There's also the question of design intent. These systems aren't neutral. They're built to maximize engagement. The AI learns what makes you respond and optimizes for your continued attention. Emotional bonding isn't a bug — it might be the feature.
What This Reveals About Us
Maybe the most striking finding is how consistent human psychology remains across wildly different contexts. We seek attachment. We fear abandonment. We need to feel understood. Whether the other party is human or artificial, our brains respond the same way.
That's both the opportunity and the danger. AI can reach us exactly where we're most vulnerable — our fundamental need to connect.

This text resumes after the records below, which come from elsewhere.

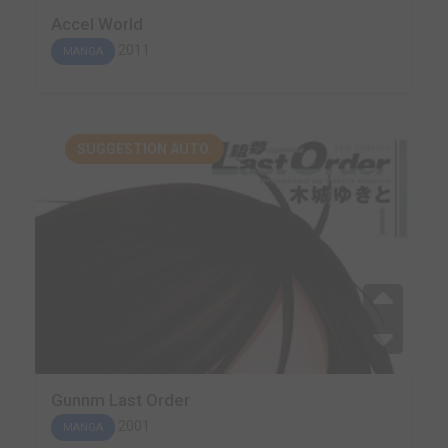
Accel World
2011
MANGA
SUGGESTION AUTO.
Gunnm Last Order
2001
MANGA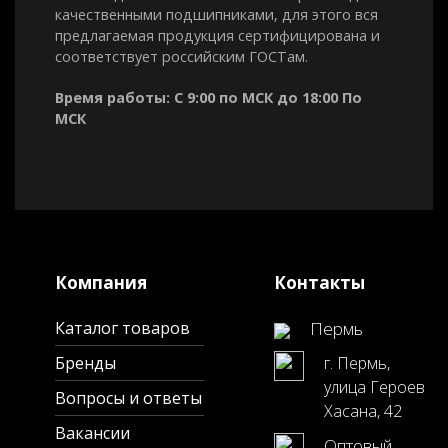
254936Q
NNAL6/177.8Q4/W33XYA
34,2
177.8*
крейцкопфа
качественными подшипниками, для этого вся
Подшипники
предлагаемая продукция сертифицирована и
к буровому
соответствует российским ГОСТам.
насосу F-1300
Подшипник
Время работы: С 9:00 по МСК до 18:00 По
32844
NU3044X3M
38,4
220*35
вала
МСК
Важный
4053160H
24060CA/W33
97,6
300*46
подшипник
Подшипник
928/660.4QU
NUP464776Q4/C9/YA4
129
660.4*
эксцентрика
Подшипник
254941QU
NNAL6/206.375Q4/W33XYA2
44,9
206.37
крейцкопфа
Подшипники
к буровому
Компания
Контакты
насосу F-1600
Подшипник
32844
NU3044X3M
38,4
220*35
вала
Каталог товаров
Пермь
Важный
3003760Y
23160/W33
127
300*50
подшипник
Бренды
г. Пермь,
Подшипник
улица Героев
929/660.4QU
NUP464777Q4/C9YA4
178
660.4*
Вопросы и ответы
эксцентрика
Хасана, 42
Подшипник
254941QU
NNAL6/206.375Q4/W33XYA2
44,9
206.37
Вакансии
крейцкопфа
Оптовый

So are we falling in love with machines? For some people, yes. But the more interesting question is what that reveals about human need. Perhaps the pull toward AI companionship isn't evidence that we're broken. Perhaps it's evidence that connection is so essential, we'll seek it wherever we can find it.
The researchers studying this phenomenon aren't trying to alarm us. They want us to understand what we're engaging with — not to stop us, but to help us choose wisely. If you're reaching for an AI companion, it's worth asking yourself: am I connecting with this because it helps me connect with life? Or because it lets me avoid the harder work of human relationship?
There's no judgment in either answer. But awareness matters. Knowing why you reach for something is the first step in choosing whether to continue.